Welcome to Washington, D.C. It needs lots of hotel rooms for all those people hungering after government lucre. The hotels can't fit in the city proper, so many of them are congregated in Crystal City, Virginia. Crystal City isn't a city, by the way, it's an "unincorporated area". I guess Sheraton Unincorporated Area doesn't summon up the kind of luxury images that would get you cough up the steep rates the hotel charges. But anyway, I had a reservation and when I got the to the hotel, I was was pleasantly surpised by being given a room on the CLUB LEVEL.

You know this is a good, luxury thing, because of the giant script "L". If it had been in the same font & size as the c,l,u,b and e,v,e,l, it wouldn't be as nice. Here's the weird thing. I couldn't find anything that distinguishes the Club Level from the non Club Level. Nothing looked, felt, or smelled like a Club Level. I don't think this nice strip of Duct Tape (r) (PHOTO ONE) makes it club level-ish. Nor do the dual holes in the carpet(PHOTO TWO). Maybe the ice machine is what gives the club level its special achievement of clubness (PHOTO THREE).

There was an interesting sign on the exit door, which I think was either a sad commentary on the hotel's expected popularity or it was written by a recent graduate of an English as a Second Language course. I see that this door cannot be re-entered by the guest. (Why didn't they just go ahead and capitalize "be" along with every other word?)

But here's a cheery note. I think I've spotted a design trend.

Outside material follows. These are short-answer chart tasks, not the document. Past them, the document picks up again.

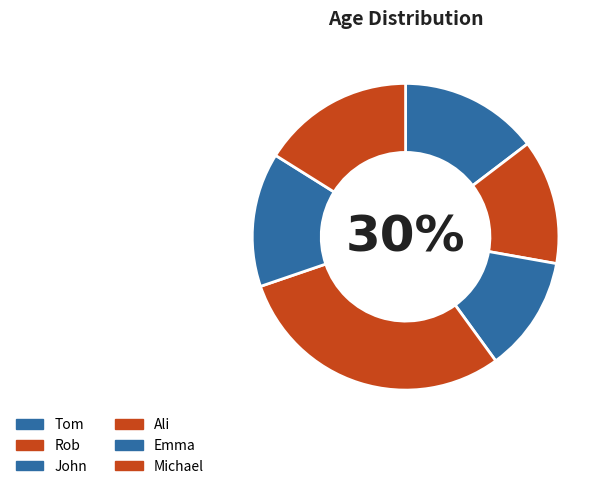

Rank the categories by value from highest to lowest.

Ali, Michael, Tom, Emma, Rob, John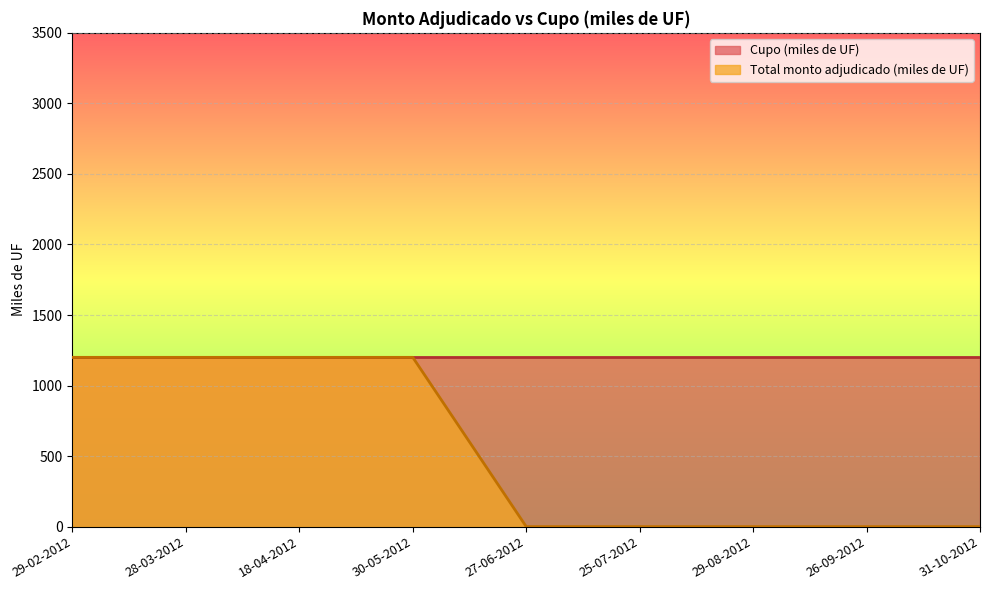

How many values are between 0 and 1200?

9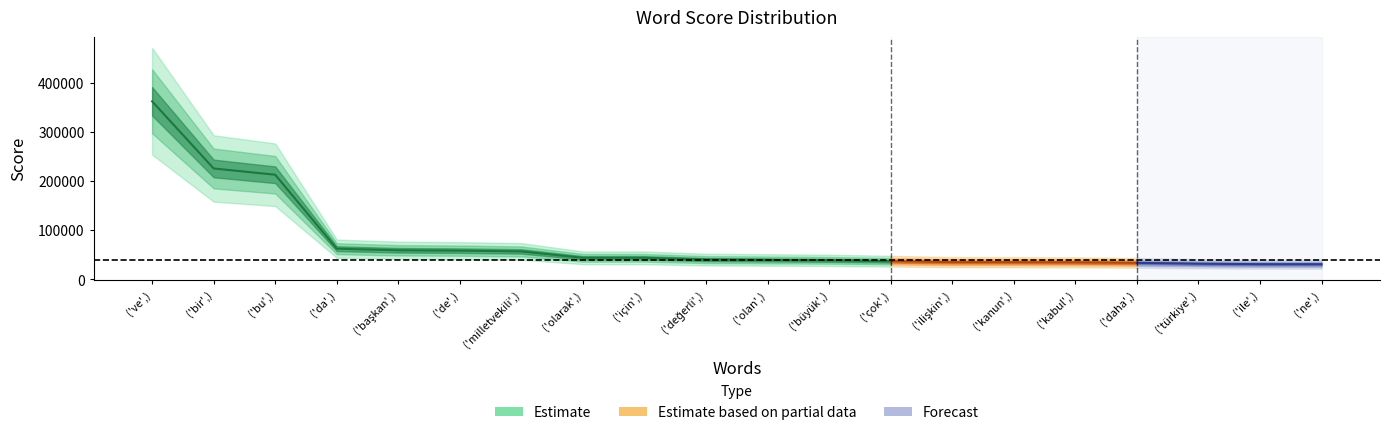

Reading left to right, extract all data points from this chart.

('ve',)=362255	('bir',)=225419	('bu',)=212629	('da',)=61968	('başkan',)=58723	('de',)=57974	('milletvekili',)=56410	('olarak',)=43405	('için',)=43356	('değerli',)=39762	('olan',)=39032	('büyük',)=38280	('çok',)=36484	('ilişkin',)=34605	('kanun',)=34463	('kabul',)=34160	('daha',)=33129	('türkiye',)=31359	('ile',)=30402	('ne',)=30316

The Sheraton Unincorporated Area/Crystal City has The Same Pattern Interruptus carpet scheme as the Doubletree in Santa Monica. (See Prior Post). Was this some kind of hotel interior design trend from 1989? Patterned carpet, strip of brown, patterned carpet. Who thought this looked good? (The stringy thing is carpet backing)

For a grand finale, The Sheraton Crystal City (or Sheraton CC as us insiders call it) has a very mysterious elevator button. Maybe you can tell me what it really means. My guess is that it means you should push it when you realize help is on the way, but not before.